À la suite de la tribune publiée dans Antilla sur le « mythe du modèle économique antillais », Sandra Casanova, pour la Collectivité Territoriale de Martinique, a souhaité apporter une contribution au débat. Les arguments avancés établissent précisément l’existence d’un modèle économique martiniquais spécifique et posent, en creux, la question centrale de sa transformation effective.
Un débat faussement théorique
La tribune de Sandra Casanova s’inscrit dans un moment de débat nourri sur la nature de l’économie martiniquaise, et plus précisément sur l’idée selon laquelle celle-ci ne présenterait aucune spécificité. Selon cette lecture, évoquer l’existence d’un « modèle » singulier relèverait d’un leurre destiné à masquer une incapacité collective à agir en faveur du développement.
Sans entrer dans une controverse idéologique, l’auteure replace utilement la réflexion dans le cadre objectif des réalités structurelles d’une Région ultrapériphérique de l’Union européenne : insularité, éloignement, dépendance aux importations, chaînes logistiques longues et surcoûts durables.
Un modèle économique particulier, au sens strict
Ce faisant, les éléments évoqués viennent établir ce que le débat tend parfois à occulter : la Martinique connaît bien un modèle économique particulier. Non pas un modèle dérogatoire aux lois de l’économie de marché, mais une configuration économique spécifique, façonnée par son statut institutionnel, son insertion commerciale, ses contraintes logistiques et ses dépendances structurelles.
Nier cette réalité conduit moins à une exigence analytique qu’à une impasse intellectuelle.
Du diagnostic à la stratégie territoriale
La contribution de Sandra Casanova opère ainsi un déplacement du regard. Elle invite à sortir du débat abstrait sur les modèles pour se concentrer sur la construction d’une stratégie territoriale concrète. Celle-ci repose sur des leviers identifiés – logistiques, réglementaires et régionaux – susceptibles de transformer des contraintes reconnues en facteurs de développement.

(Données fournies)
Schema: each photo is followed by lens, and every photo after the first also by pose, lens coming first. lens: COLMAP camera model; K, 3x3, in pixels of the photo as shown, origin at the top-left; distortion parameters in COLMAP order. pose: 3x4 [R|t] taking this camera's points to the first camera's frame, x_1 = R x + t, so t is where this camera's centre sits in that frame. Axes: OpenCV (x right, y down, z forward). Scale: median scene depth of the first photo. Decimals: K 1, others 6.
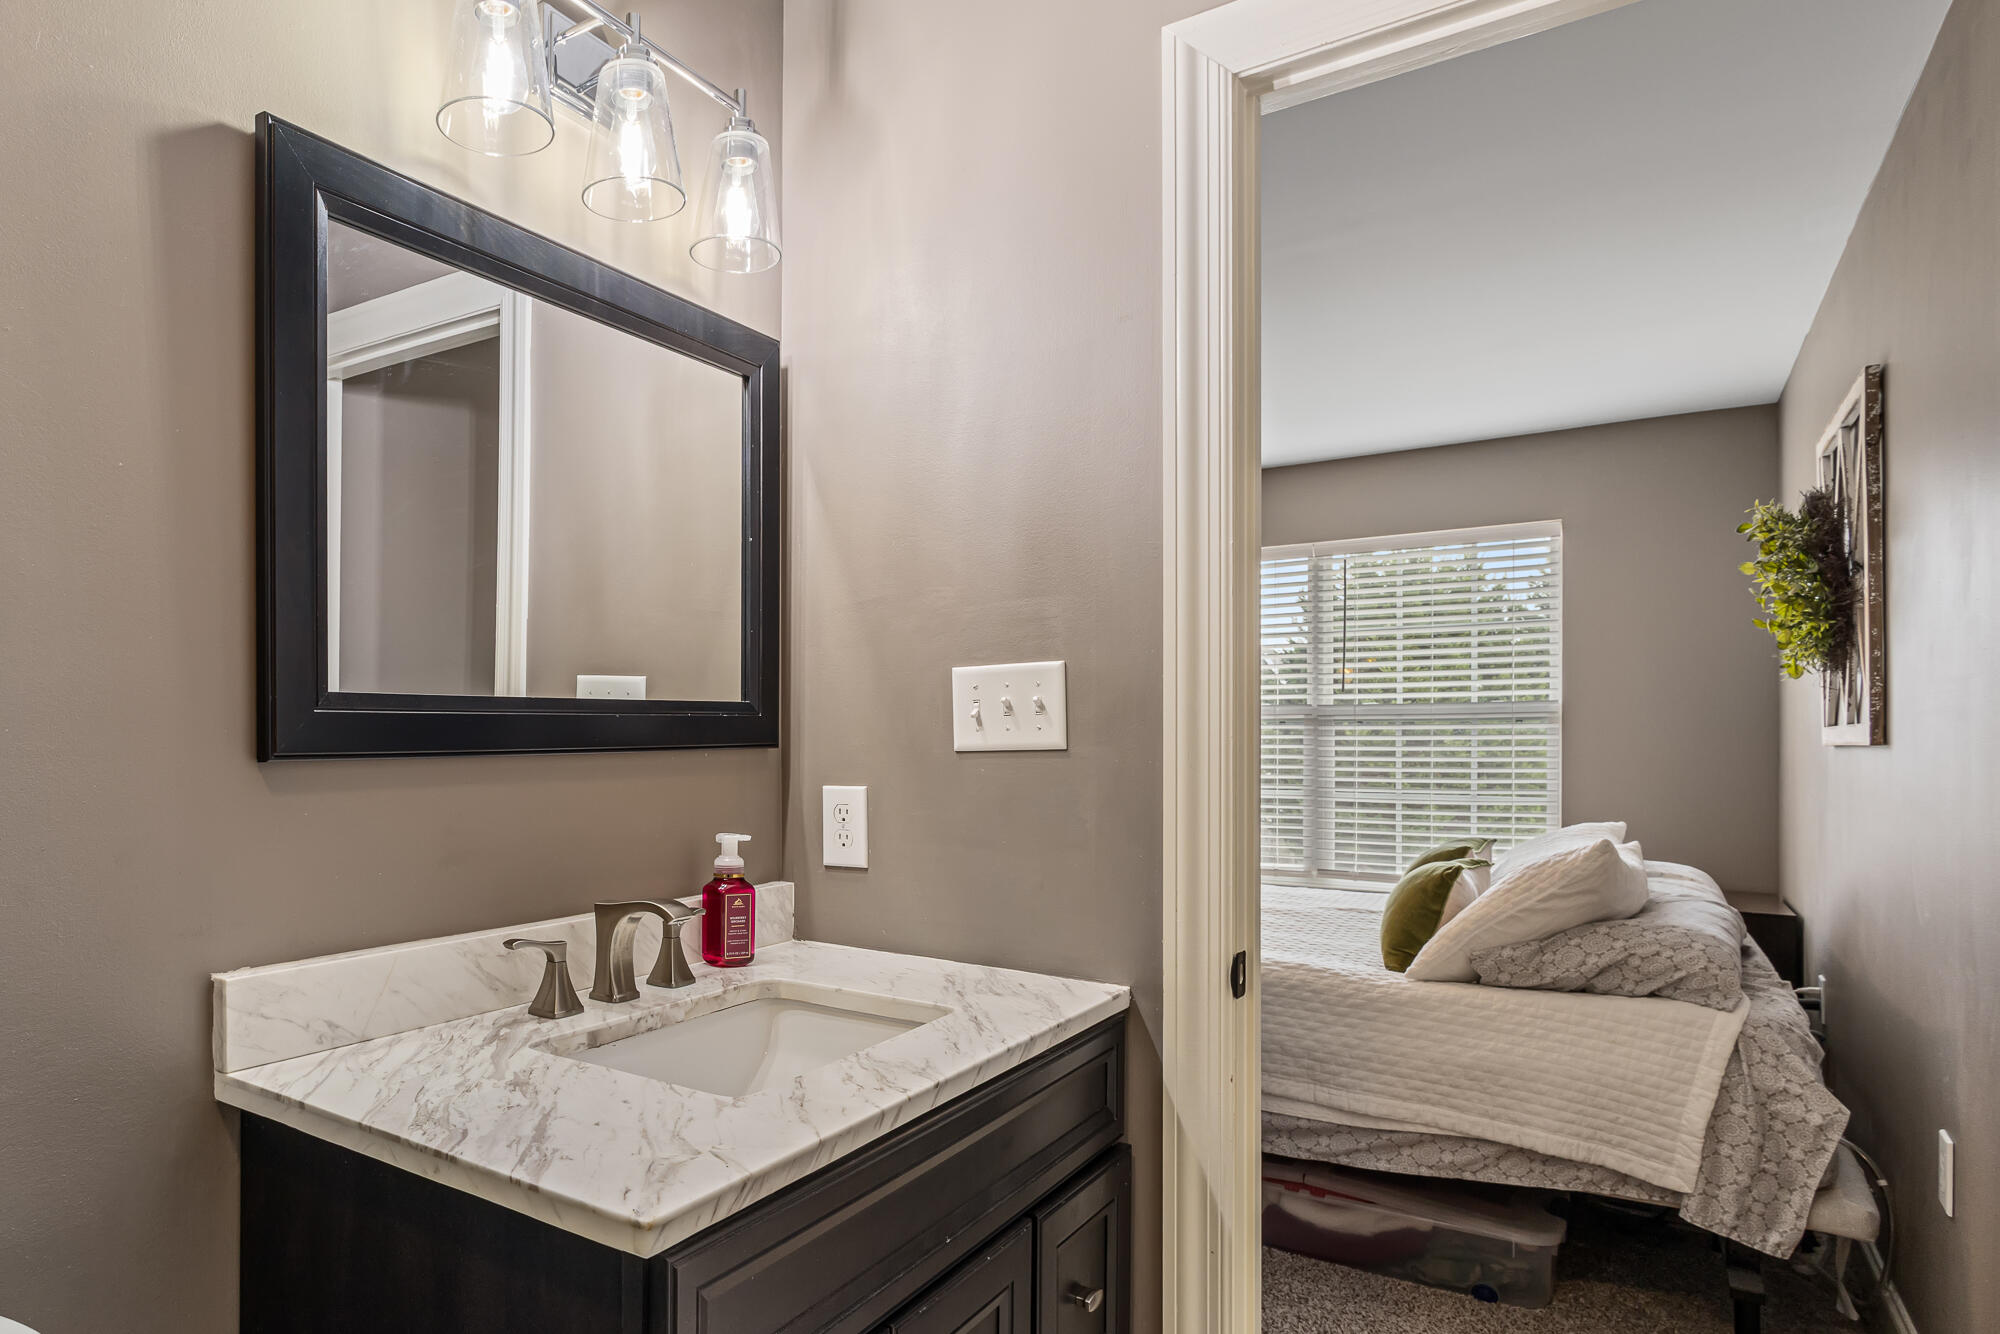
lens RADIAL K [[959.2, 0, 923.2], [0, 959.2, 742.4], [0, 0, 1]] dist [-0.000267, 0.000547]
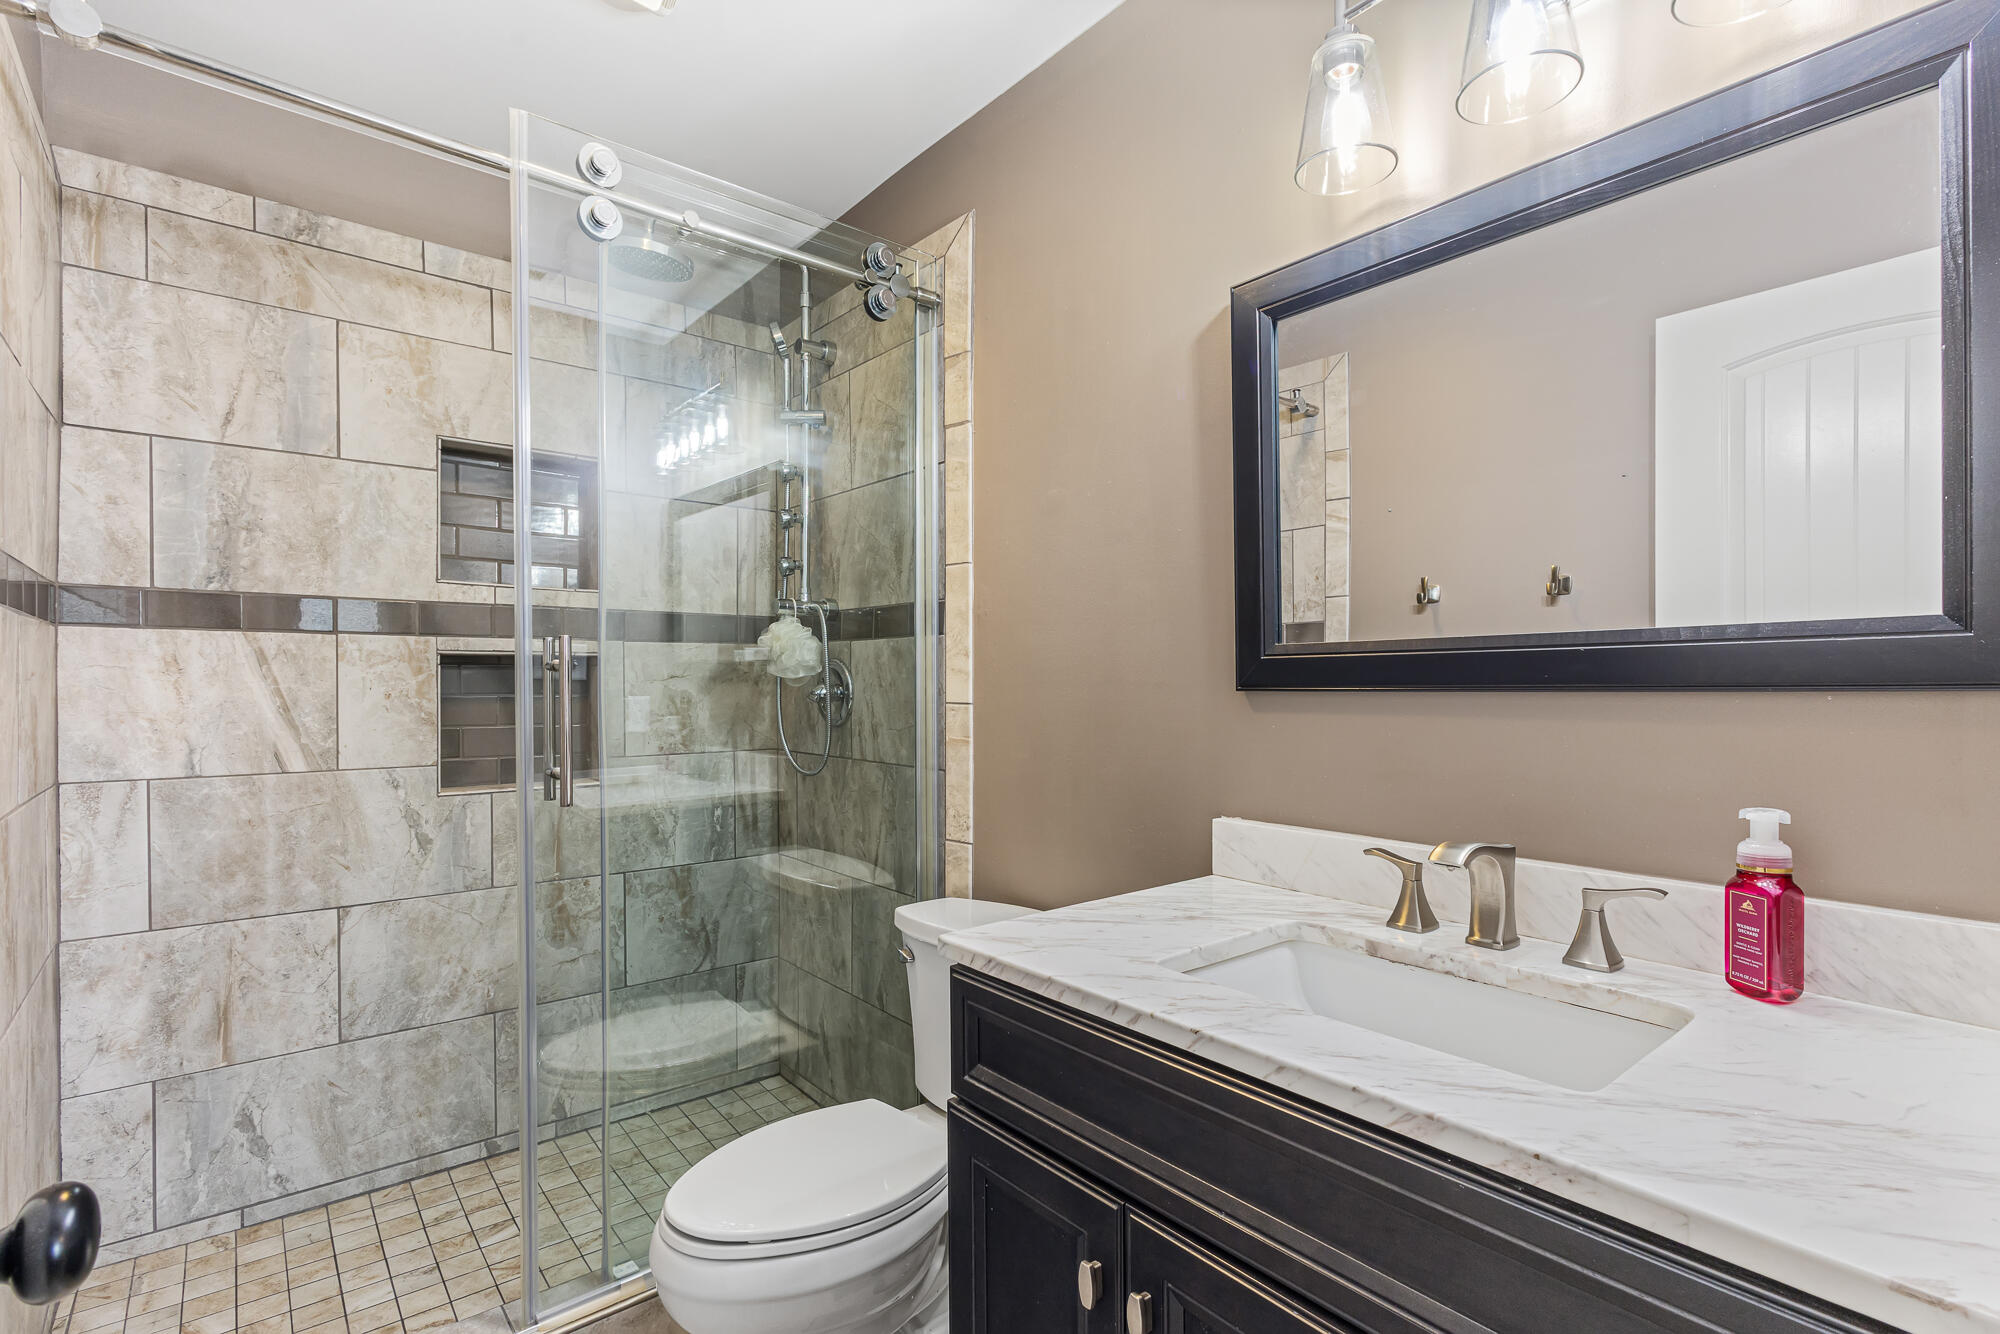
lens RADIAL K [[939.4, 0, 1005.6], [0, 939.4, 659.7], [0, 0, 1]] dist [-0.000568, 0.000863]
pose [[-0.206118, -0.015837, -0.978399, 0.838110], [0.001304, 0.999864, -0.016460, -0.005587], [0.978526, -0.004668, -0.206069, 0.845237]]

(Travail demandé)
**1)** Répondez aux questions suivantes à partir de l'extrait sur le modèle économique martiniquais :
(a) Dans quel titre a paru la tribune sur le « mythe du modèle économique antillais » ?
(b) Quel statut au sein de l'Union européenne l'extrait attribue-t-il à la Martinique ?
(c) De quelle nature sont les leviers identifiés pour la stratégie territoriale ?
**2)** Recopiez fidèlement le passage de l'extrait sur le modèle économique martiniquais, depuis « Un modèle économique particulier, au » jusqu'à « ses dépendances structurelles. » inclus.
Ces données ne servent pas à l'exercice.

(Réponses)
**1)**
(a) Dans Antilla.
(b) Celui de Région ultrapériphérique de l'Union européenne.
(c) Logistiques, réglementaires et régionaux.

**2)**
Un modèle économique particulier, au sens strict
Ce faisant, les éléments évoqués viennent établir ce que le débat tend parfois à occulter : la Martinique connaît bien un modèle économique particulier. Non pas un modèle dérogatoire aux lois de l’économie de marché, mais une configuration économique spécifique, façonnée par son statut institutionnel, son insertion commerciale, ses contraintes logistiques et ses dépendances structurelles.